## TEKST DO PRZECZYTANIA
========

O mnie w internecie
Liczba odwiedzin:
115345
Znajdź mnie
Najbardziej ufamy kompetencjom

Wczoraj wieczorem wracałem z podróży służbowej. Wsiadłem do samolotu i usłyszałem głos stewarda, który witał nas w imieniu kapitana. Okazało się, że imię i nazwisko tego kapitana są identyczne z personaliami mojego dobrego znajomego z Sierakowa. Kolegi, z którym zresztą spotkałem się w miniony weekend.

Uśmiechnąłem się tylko. Pomyślałem jednak co by było, gdyby za sterami tego samolotu pojawił się właśnie mój kolega. Z całym szacunkiem do niego, ale o umiejętności pilotowania Airbusa go nie podejrzewam. Jako rozsądny człowiek, szybko bym się pewnie ewakuował. Mój kolega posiada sporo umiejętności w różnych dziedzinach, a w niektórych „zwłaszcza”. Tyle, że nie zaufałbym mu w tej sytuacji. Z całą pewnością!

========

W tekście o zaufaniu do kompetencji zamień „Airbusa” na „Boeinga” i przepisz fragment, który zaczyna się od słów „Wczoraj wieczorem wracałem” i kończy na słowach „Z całą pewnością!”.

========

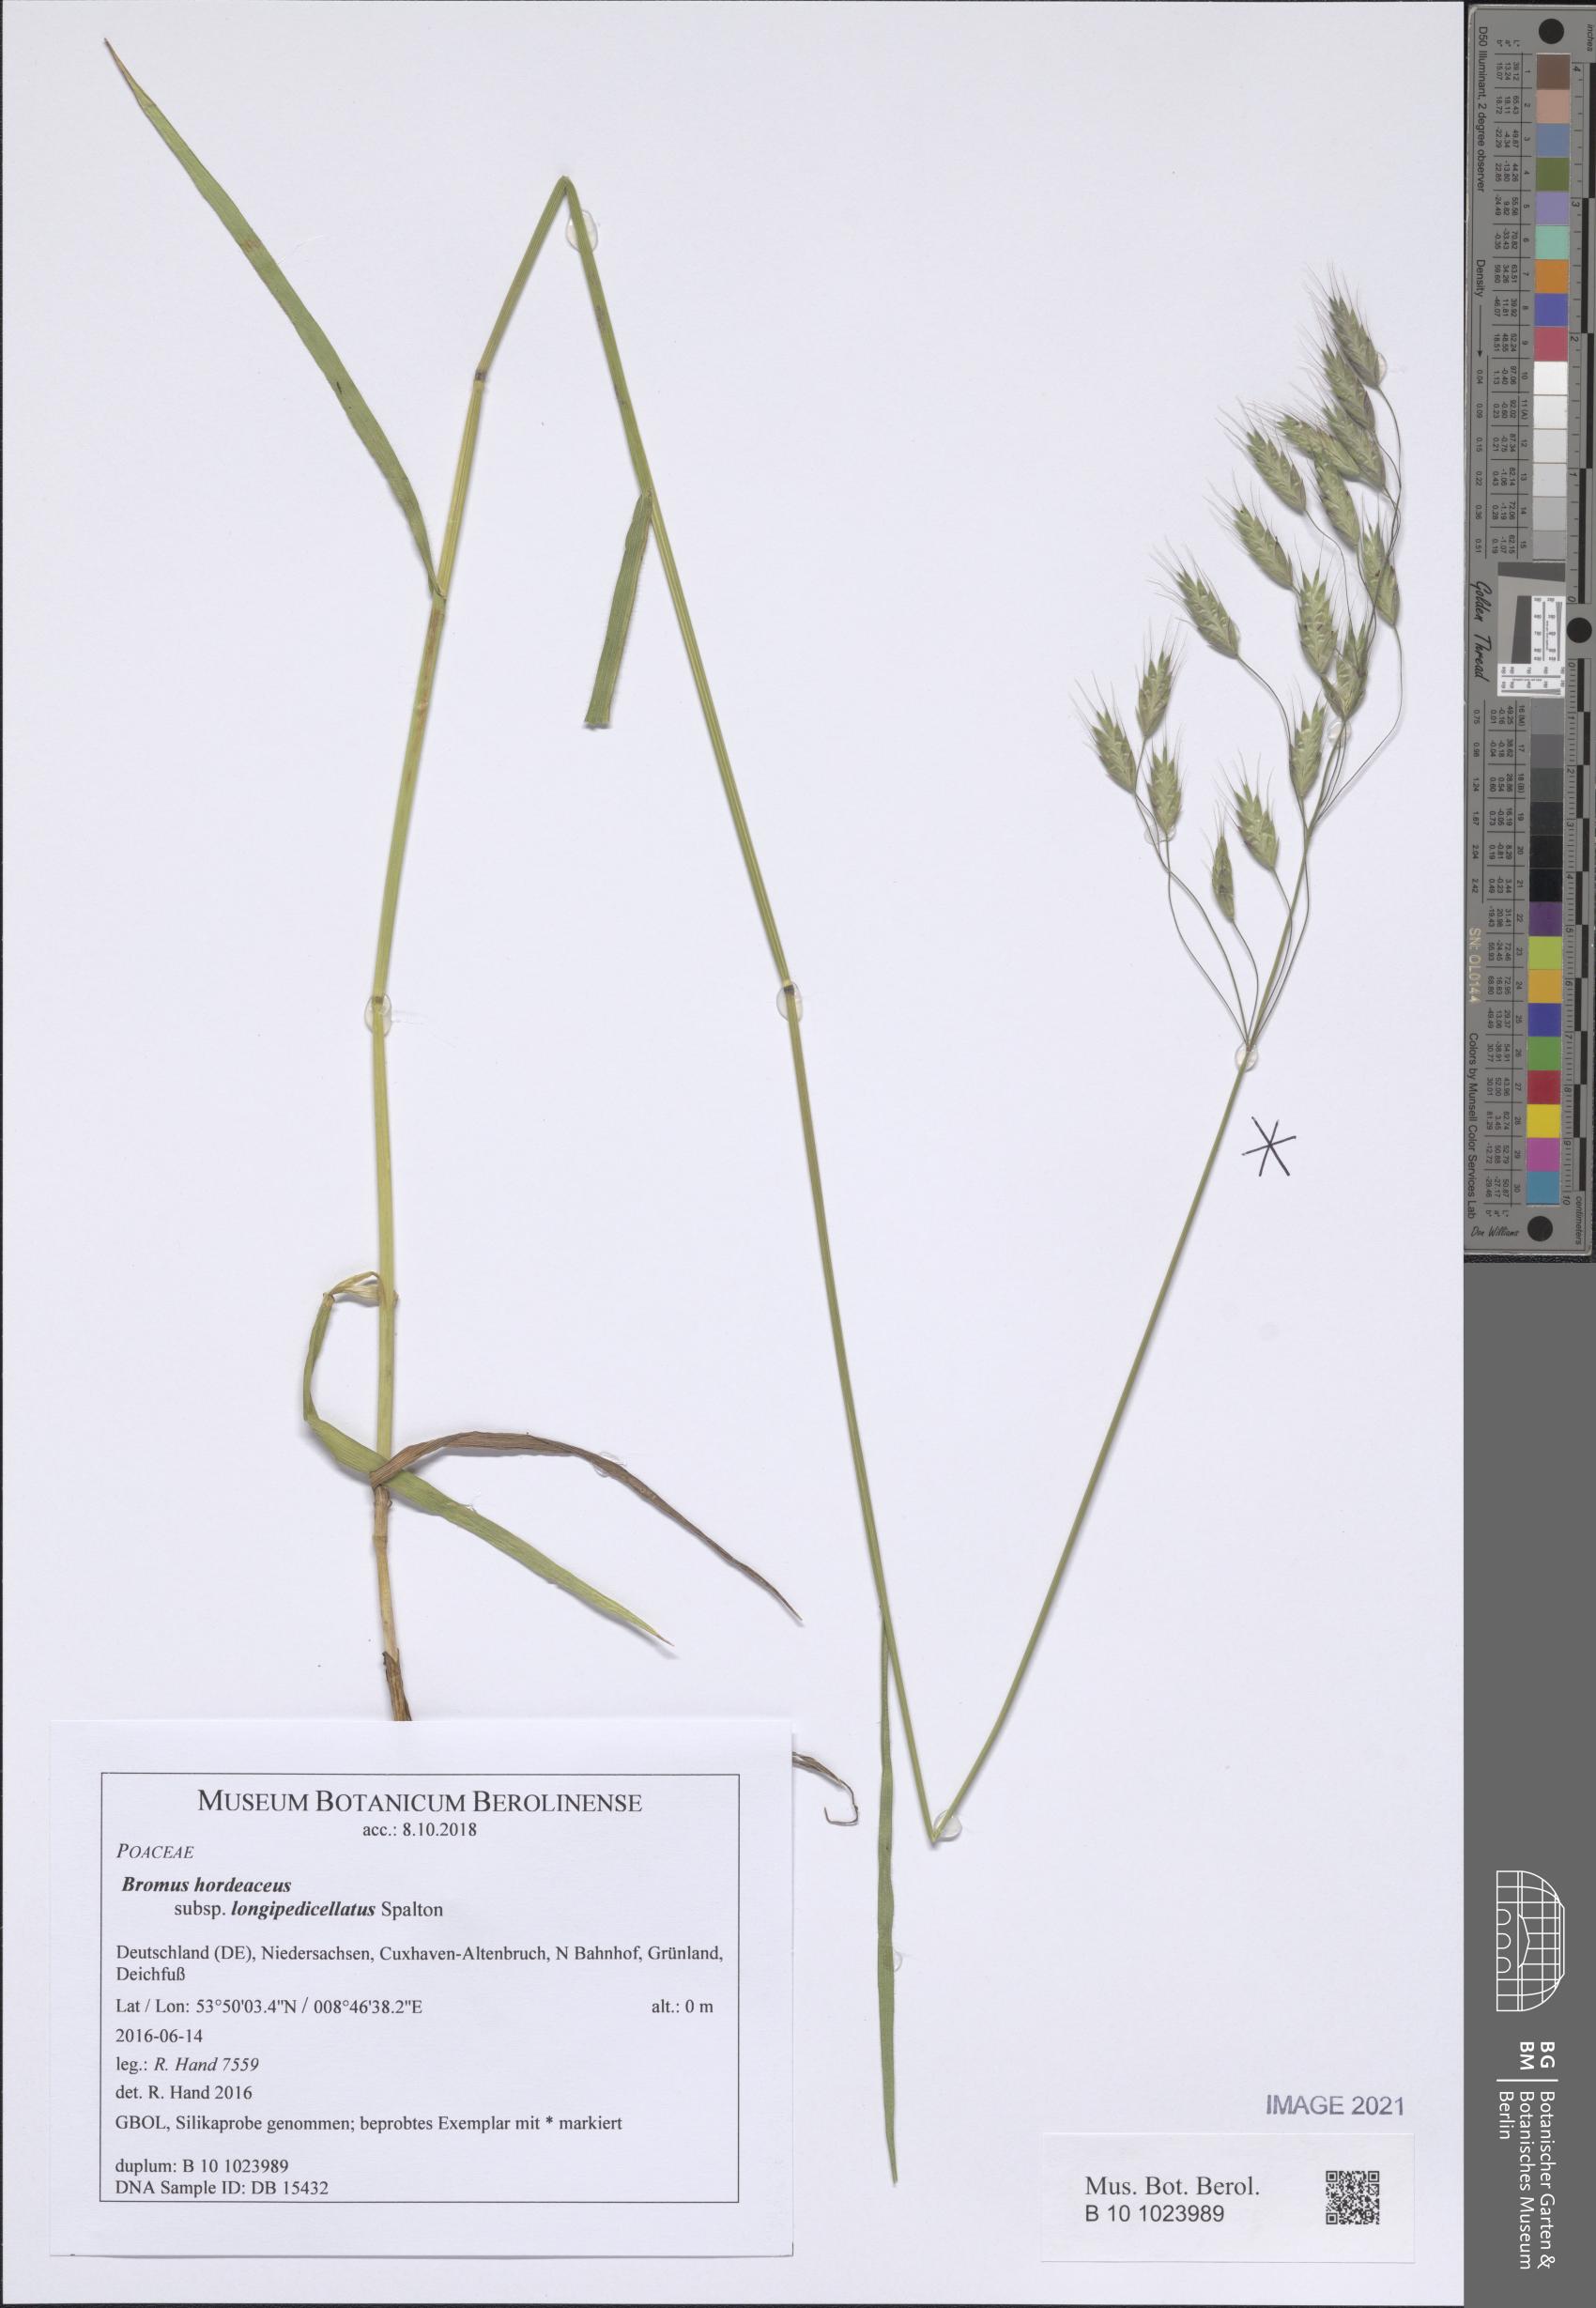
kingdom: Plantae
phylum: Tracheophyta
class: Liliopsida
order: Poales
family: Poaceae
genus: Bromus
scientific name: Bromus hordeaceus
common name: Soft brome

========

## ROZWIĄZANE ZADANIE
Wczoraj wieczorem wracałem z podróży służbowej. Wsiadłem do samolotu i usłyszałem głos stewarda, który witał nas w imieniu kapitana. Okazało się, że imię i nazwisko tego kapitana są identyczne z personaliami mojego dobrego znajomego z Sierakowa. Kolegi, z którym zresztą spotkałem się w miniony weekend.

Uśmiechnąłem się tylko. Pomyślałem jednak co by było, gdyby za sterami tego samolotu pojawił się właśnie mój kolega. Z całym szacunkiem do niego, ale o umiejętności pilotowania Boeinga go nie podejrzewam. Jako rozsądny człowiek, szybko bym się pewnie ewakuował. Mój kolega posiada sporo umiejętności w różnych dziedzinach, a w niektórych „zwłaszcza”. Tyle, że nie zaufałbym mu w tej sytuacji. Z całą pewnością!